GIVEN INFORMATION below:
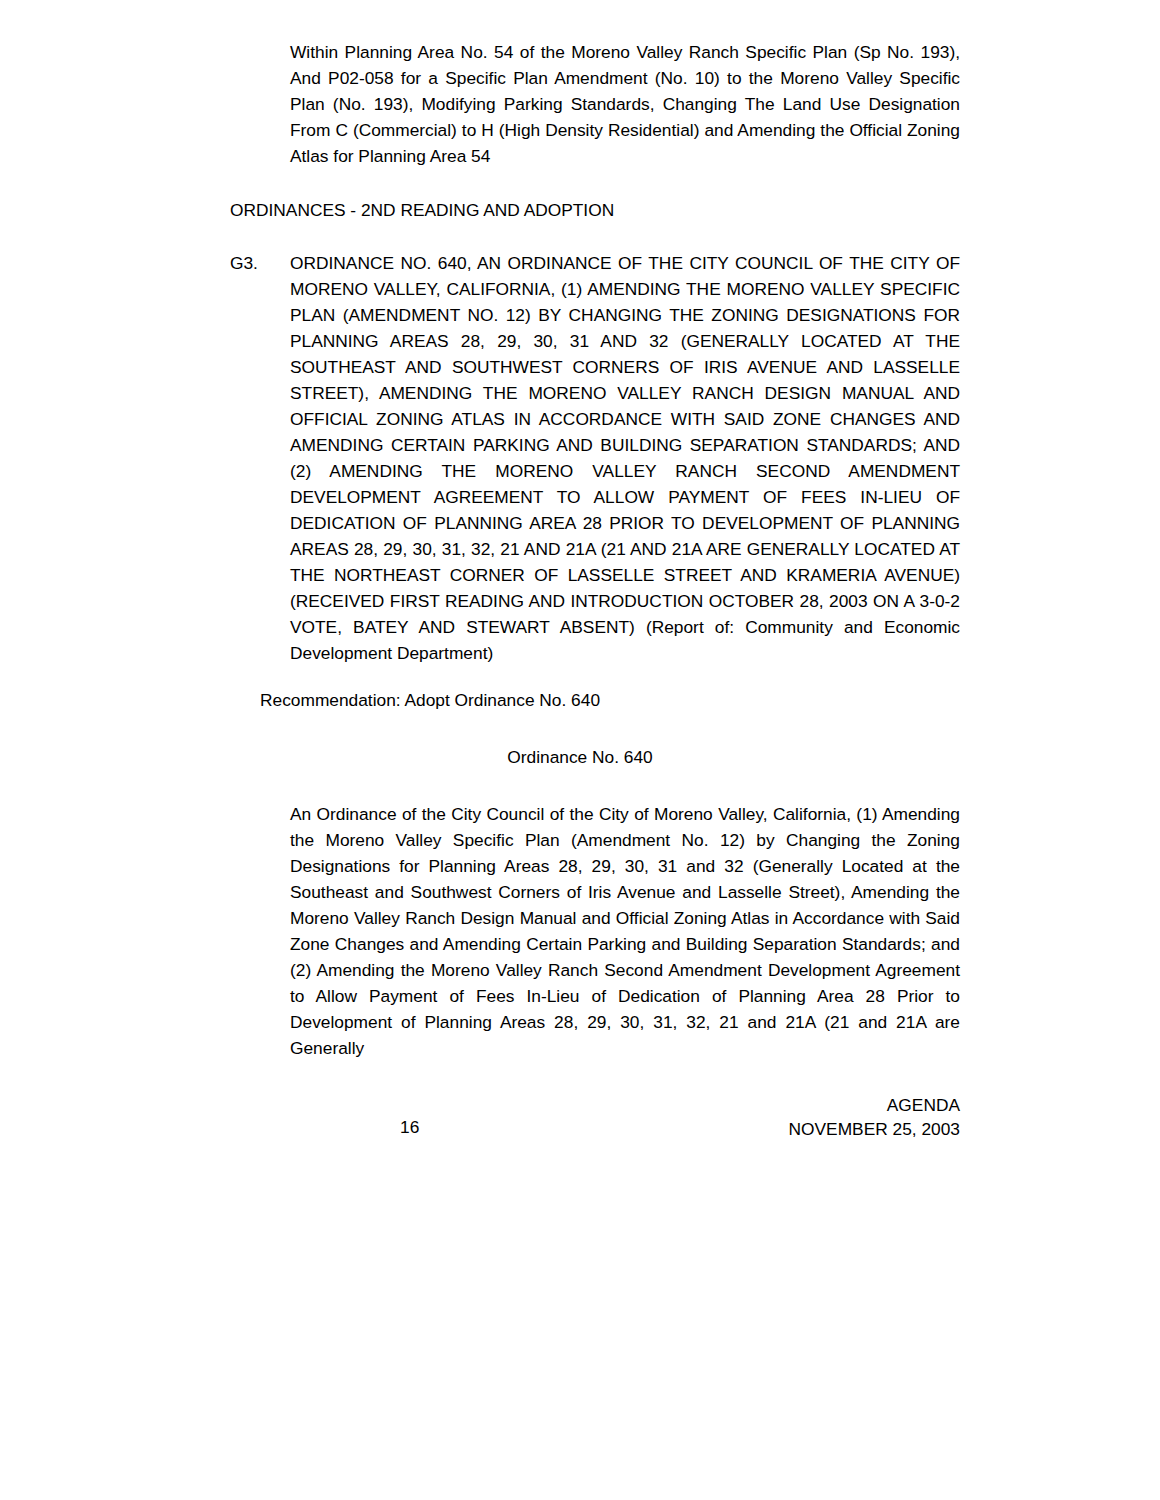Within Planning Area No. 54 of the Moreno Valley Ranch Specific Plan (Sp No. 193), And P02-058 for a Specific Plan Amendment (No. 10) to the Moreno Valley Specific Plan (No. 193), Modifying Parking Standards, Changing The Land Use Designation From C (Commercial) to H (High Density Residential) and Amending the Official Zoning Atlas for Planning Area 54
ORDINANCES - 2ND READING AND ADOPTION
G3.
ORDINANCE NO. 640, AN ORDINANCE OF THE CITY COUNCIL OF THE CITY OF MORENO VALLEY, CALIFORNIA, (1) AMENDING THE MORENO VALLEY SPECIFIC PLAN (AMENDMENT NO. 12) BY CHANGING THE ZONING DESIGNATIONS FOR PLANNING AREAS 28, 29, 30, 31 AND 32 (GENERALLY LOCATED AT THE SOUTHEAST AND SOUTHWEST CORNERS OF IRIS AVENUE AND LASSELLE STREET), AMENDING THE MORENO VALLEY RANCH DESIGN MANUAL AND OFFICIAL ZONING ATLAS IN ACCORDANCE WITH SAID ZONE CHANGES AND AMENDING CERTAIN PARKING AND BUILDING SEPARATION STANDARDS; AND (2) AMENDING THE MORENO VALLEY RANCH SECOND AMENDMENT DEVELOPMENT AGREEMENT TO ALLOW PAYMENT OF FEES IN-LIEU OF DEDICATION OF PLANNING AREA 28 PRIOR TO DEVELOPMENT OF PLANNING AREAS 28, 29, 30, 31, 32, 21 AND 21A (21 AND 21A ARE GENERALLY LOCATED AT THE NORTHEAST CORNER OF LASSELLE STREET AND KRAMERIA AVENUE) (RECEIVED FIRST READING AND INTRODUCTION OCTOBER 28, 2003 ON A 3-0-2 VOTE, BATEY AND STEWART ABSENT) (Report of: Community and Economic Development Department)
Recommendation: Adopt Ordinance No. 640
Ordinance No. 640
An Ordinance of the City Council of the City of Moreno Valley, California, (1) Amending the Moreno Valley Specific Plan (Amendment No. 12) by Changing the Zoning Designations for Planning Areas 28, 29, 30, 31 and 32 (Generally Located at the Southeast and Southwest Corners of Iris Avenue and Lasselle Street), Amending the Moreno Valley Ranch Design Manual and Official Zoning Atlas in Accordance with Said Zone Changes and Amending Certain Parking and Building Separation Standards; and (2) Amending the Moreno Valley Ranch Second Amendment Development Agreement to Allow Payment of Fees In-Lieu of Dedication of Planning Area 28 Prior to Development of Planning Areas 28, 29, 30, 31, 32, 21 and 21A (21 and 21A are Generally
16
AGENDA
NOVEMBER 25, 2003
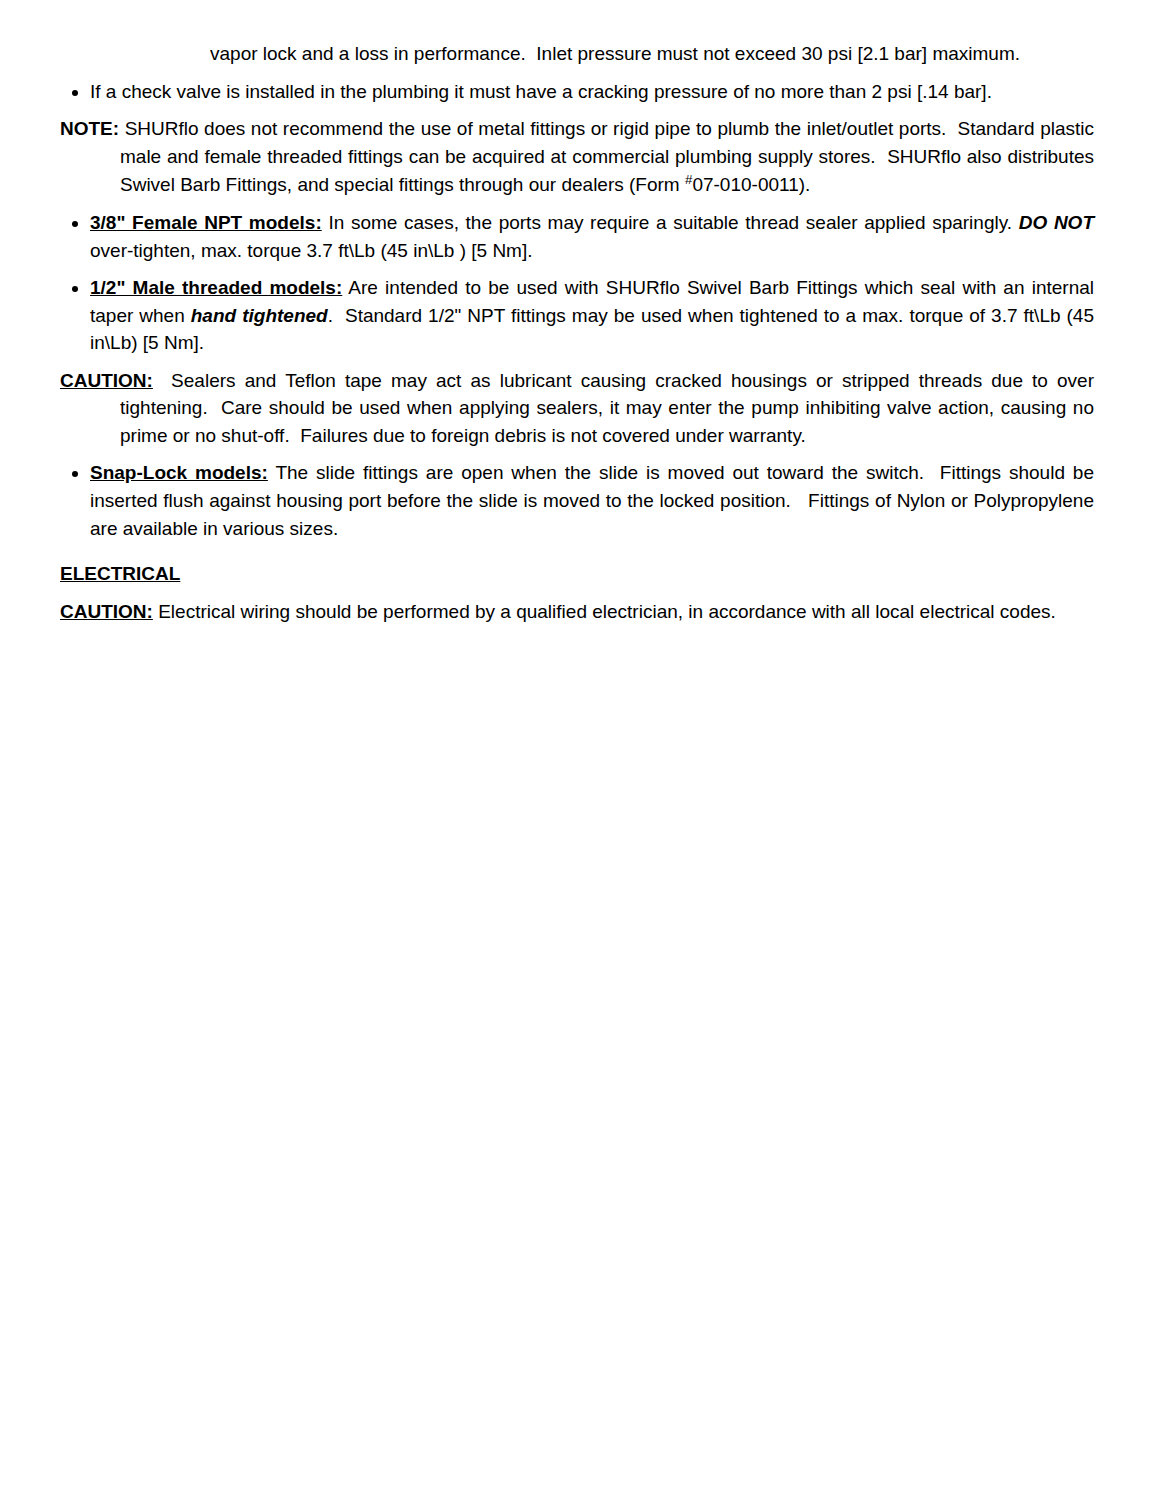vapor lock and a loss in performance. Inlet pressure must not exceed 30 psi [2.1 bar] maximum.
If a check valve is installed in the plumbing it must have a cracking pressure of no more than 2 psi [.14 bar].
NOTE: SHURflo does not recommend the use of metal fittings or rigid pipe to plumb the inlet/outlet ports. Standard plastic male and female threaded fittings can be acquired at commercial plumbing supply stores. SHURflo also distributes Swivel Barb Fittings, and special fittings through our dealers (Form #07-010-0011).
3/8" Female NPT models: In some cases, the ports may require a suitable thread sealer applied sparingly. DO NOT over-tighten, max. torque 3.7 ft\Lb (45 in\Lb ) [5 Nm].
1/2" Male threaded models: Are intended to be used with SHURflo Swivel Barb Fittings which seal with an internal taper when hand tightened. Standard 1/2" NPT fittings may be used when tightened to a max. torque of 3.7 ft\Lb (45 in\Lb) [5 Nm].
CAUTION: Sealers and Teflon tape may act as lubricant causing cracked housings or stripped threads due to over tightening. Care should be used when applying sealers, it may enter the pump inhibiting valve action, causing no prime or no shut-off. Failures due to foreign debris is not covered under warranty.
Snap-Lock models: The slide fittings are open when the slide is moved out toward the switch. Fittings should be inserted flush against housing port before the slide is moved to the locked position. Fittings of Nylon or Polypropylene are available in various sizes.
ELECTRICAL
CAUTION: Electrical wiring should be performed by a qualified electrician, in accordance with all local electrical codes.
End of GIVEN INFORMATION.
### ASSIGNMENT
What you return should match the records above word for word, minus the pictures.

### THE ANSWER
Within Planning Area No. 54 of the Moreno Valley Ranch Specific Plan (Sp No. 193), And P02-058 for a Specific Plan Amendment (No. 10) to the Moreno Valley Specific Plan (No. 193), Modifying Parking Standards, Changing The Land Use Designation From C (Commercial) to H (High Density Residential) and Amending the Official Zoning Atlas for Planning Area 54
ORDINANCES - 2ND READING AND ADOPTION
G3.
ORDINANCE NO. 640, AN ORDINANCE OF THE CITY COUNCIL OF THE CITY OF MORENO VALLEY, CALIFORNIA, (1) AMENDING THE MORENO VALLEY SPECIFIC PLAN (AMENDMENT NO. 12) BY CHANGING THE ZONING DESIGNATIONS FOR PLANNING AREAS 28, 29, 30, 31 AND 32 (GENERALLY LOCATED AT THE SOUTHEAST AND SOUTHWEST CORNERS OF IRIS AVENUE AND LASSELLE STREET), AMENDING THE MORENO VALLEY RANCH DESIGN MANUAL AND OFFICIAL ZONING ATLAS IN ACCORDANCE WITH SAID ZONE CHANGES AND AMENDING CERTAIN PARKING AND BUILDING SEPARATION STANDARDS; AND (2) AMENDING THE MORENO VALLEY RANCH SECOND AMENDMENT DEVELOPMENT AGREEMENT TO ALLOW PAYMENT OF FEES IN-LIEU OF DEDICATION OF PLANNING AREA 28 PRIOR TO DEVELOPMENT OF PLANNING AREAS 28, 29, 30, 31, 32, 21 AND 21A (21 AND 21A ARE GENERALLY LOCATED AT THE NORTHEAST CORNER OF LASSELLE STREET AND KRAMERIA AVENUE) (RECEIVED FIRST READING AND INTRODUCTION OCTOBER 28, 2003 ON A 3-0-2 VOTE, BATEY AND STEWART ABSENT) (Report of: Community and Economic Development Department)
Recommendation: Adopt Ordinance No. 640
Ordinance No. 640
An Ordinance of the City Council of the City of Moreno Valley, California, (1) Amending the Moreno Valley Specific Plan (Amendment No. 12) by Changing the Zoning Designations for Planning Areas 28, 29, 30, 31 and 32 (Generally Located at the Southeast and Southwest Corners of Iris Avenue and Lasselle Street), Amending the Moreno Valley Ranch Design Manual and Official Zoning Atlas in Accordance with Said Zone Changes and Amending Certain Parking and Building Separation Standards; and (2) Amending the Moreno Valley Ranch Second Amendment Development Agreement to Allow Payment of Fees In-Lieu of Dedication of Planning Area 28 Prior to Development of Planning Areas 28, 29, 30, 31, 32, 21 and 21A (21 and 21A are Generally
16
AGENDA
NOVEMBER 25, 2003
vapor lock and a loss in performance. Inlet pressure must not exceed 30 psi [2.1 bar] maximum.
If a check valve is installed in the plumbing it must have a cracking pressure of no more than 2 psi [.14 bar].
NOTE: SHURflo does not recommend the use of metal fittings or rigid pipe to plumb the inlet/outlet ports. Standard plastic male and female threaded fittings can be acquired at commercial plumbing supply stores. SHURflo also distributes Swivel Barb Fittings, and special fittings through our dealers (Form #07-010-0011).
3/8" Female NPT models: In some cases, the ports may require a suitable thread sealer applied sparingly. DO NOT over-tighten, max. torque 3.7 ft\Lb (45 in\Lb ) [5 Nm].
1/2" Male threaded models: Are intended to be used with SHURflo Swivel Barb Fittings which seal with an internal taper when hand tightened. Standard 1/2" NPT fittings may be used when tightened to a max. torque of 3.7 ft\Lb (45 in\Lb) [5 Nm].
CAUTION: Sealers and Teflon tape may act as lubricant causing cracked housings or stripped threads due to over tightening. Care should be used when applying sealers, it may enter the pump inhibiting valve action, causing no prime or no shut-off. Failures due to foreign debris is not covered under warranty.
Snap-Lock models: The slide fittings are open when the slide is moved out toward the switch. Fittings should be inserted flush against housing port before the slide is moved to the locked position. Fittings of Nylon or Polypropylene are available in various sizes.
ELECTRICAL
CAUTION: Electrical wiring should be performed by a qualified electrician, in accordance with all local electrical codes.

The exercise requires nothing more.